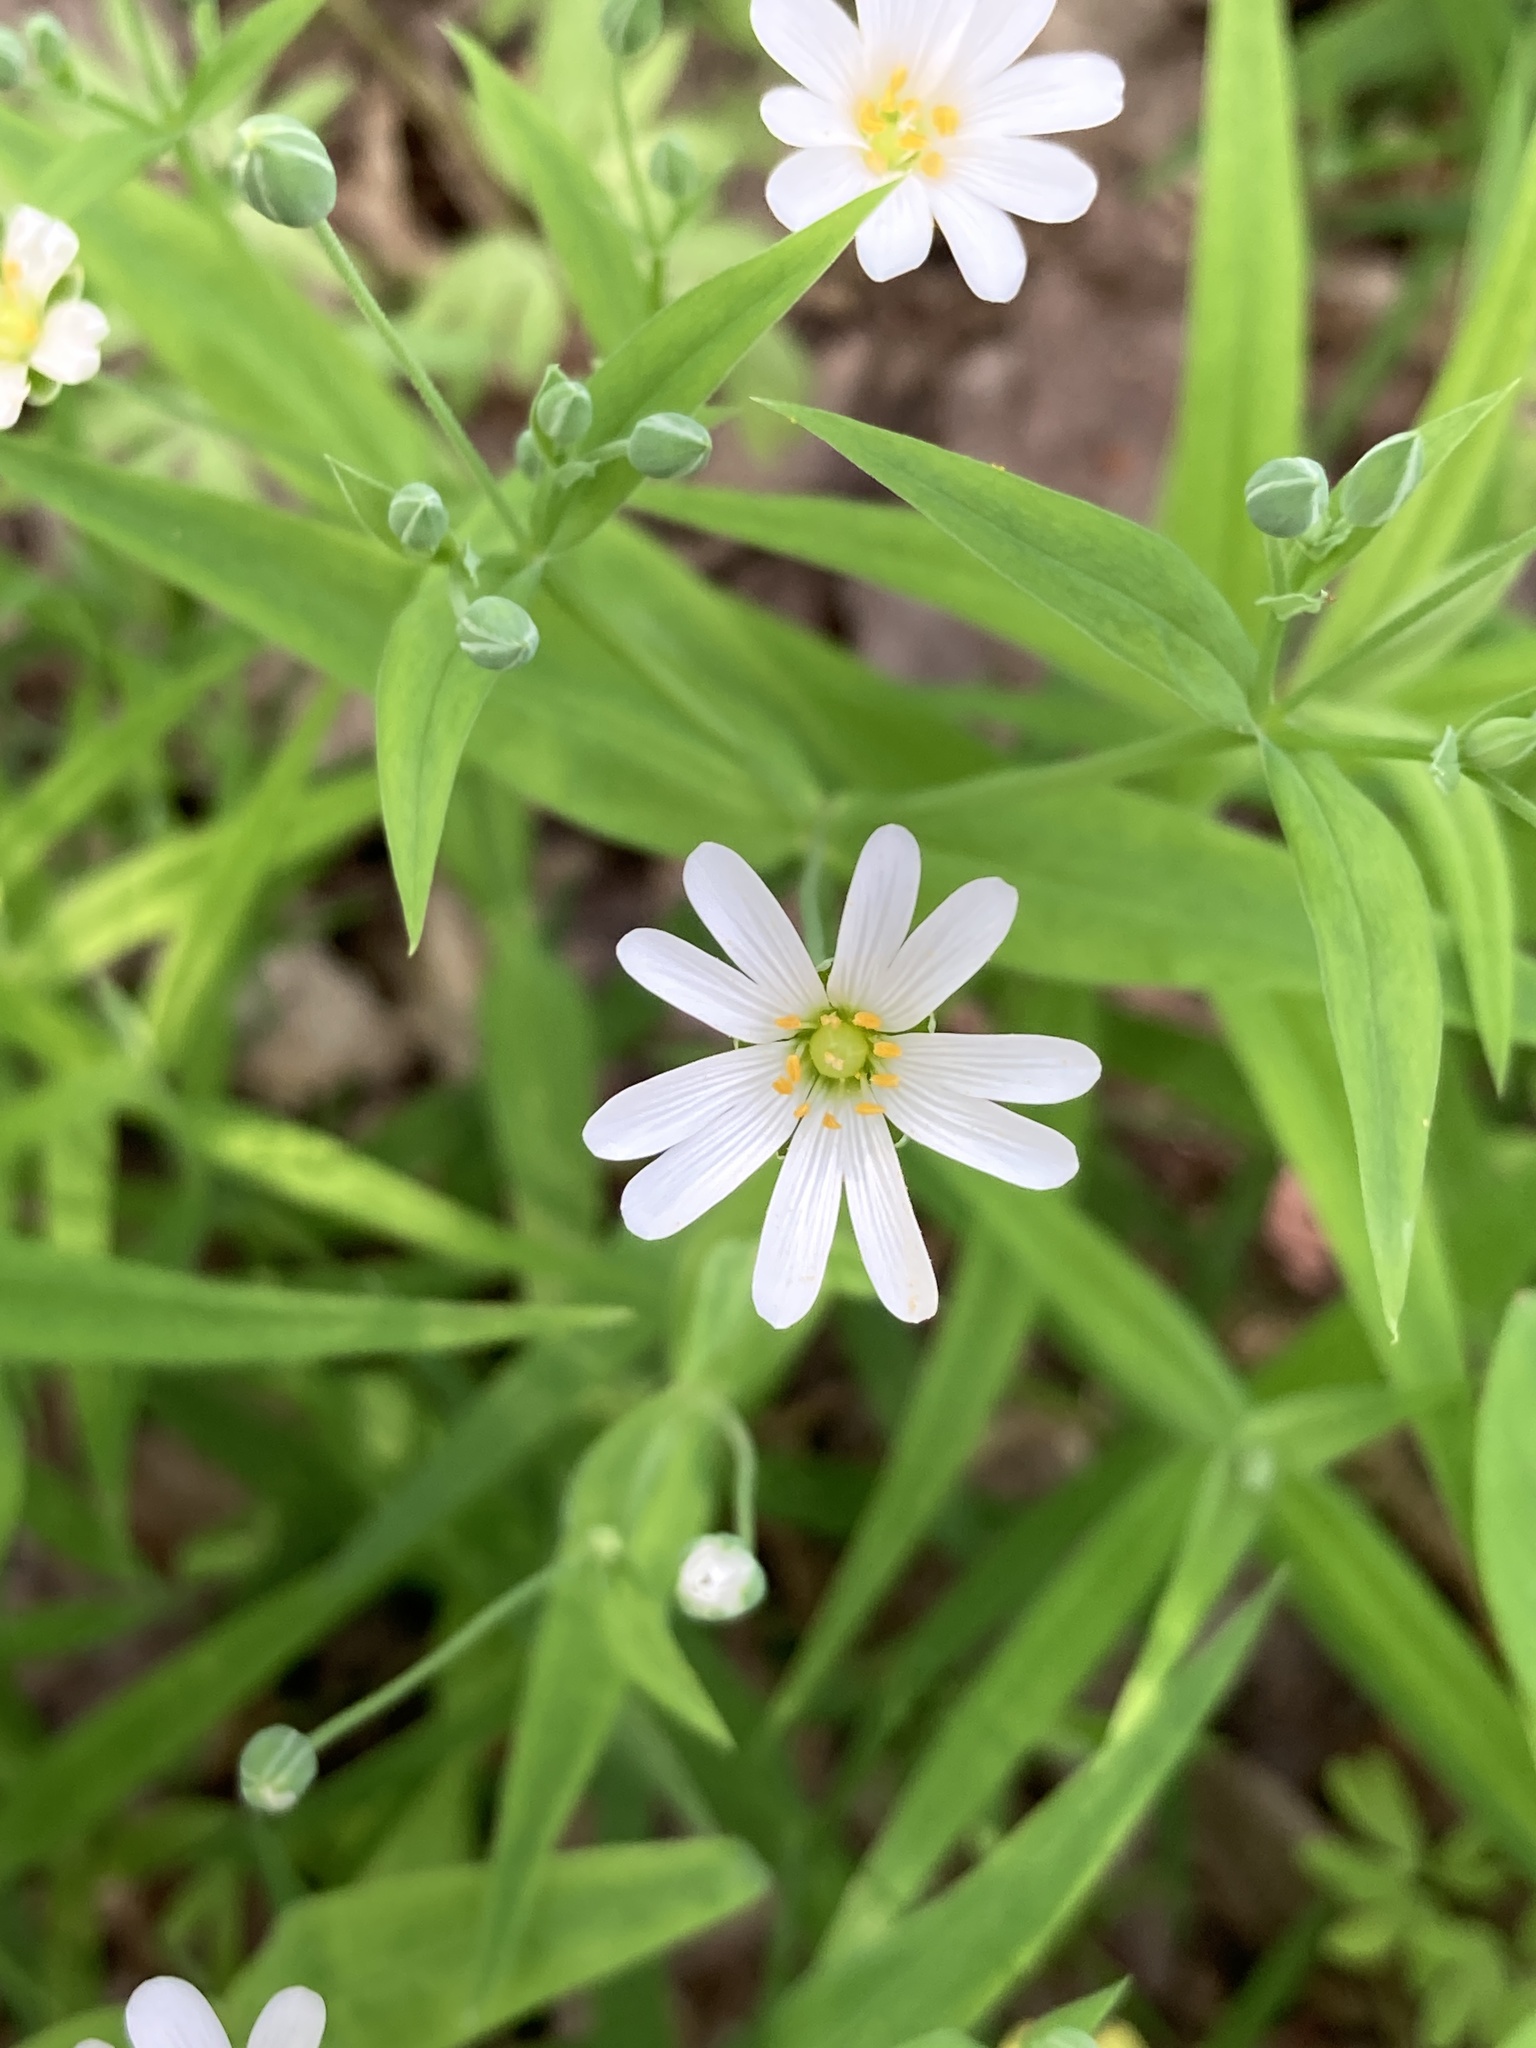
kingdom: Plantae
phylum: Tracheophyta
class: Magnoliopsida
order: Caryophyllales
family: Caryophyllaceae
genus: Rabelera
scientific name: Rabelera holostea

* _Work instructions_: Copy out every naming line from the records above word for word, leaving the pictures out of your answer.

* _Task answer_:
kingdom: Plantae
phylum: Tracheophyta
class: Magnoliopsida
order: Caryophyllales
family: Caryophyllaceae
genus: Rabelera
scientific name: Rabelera holostea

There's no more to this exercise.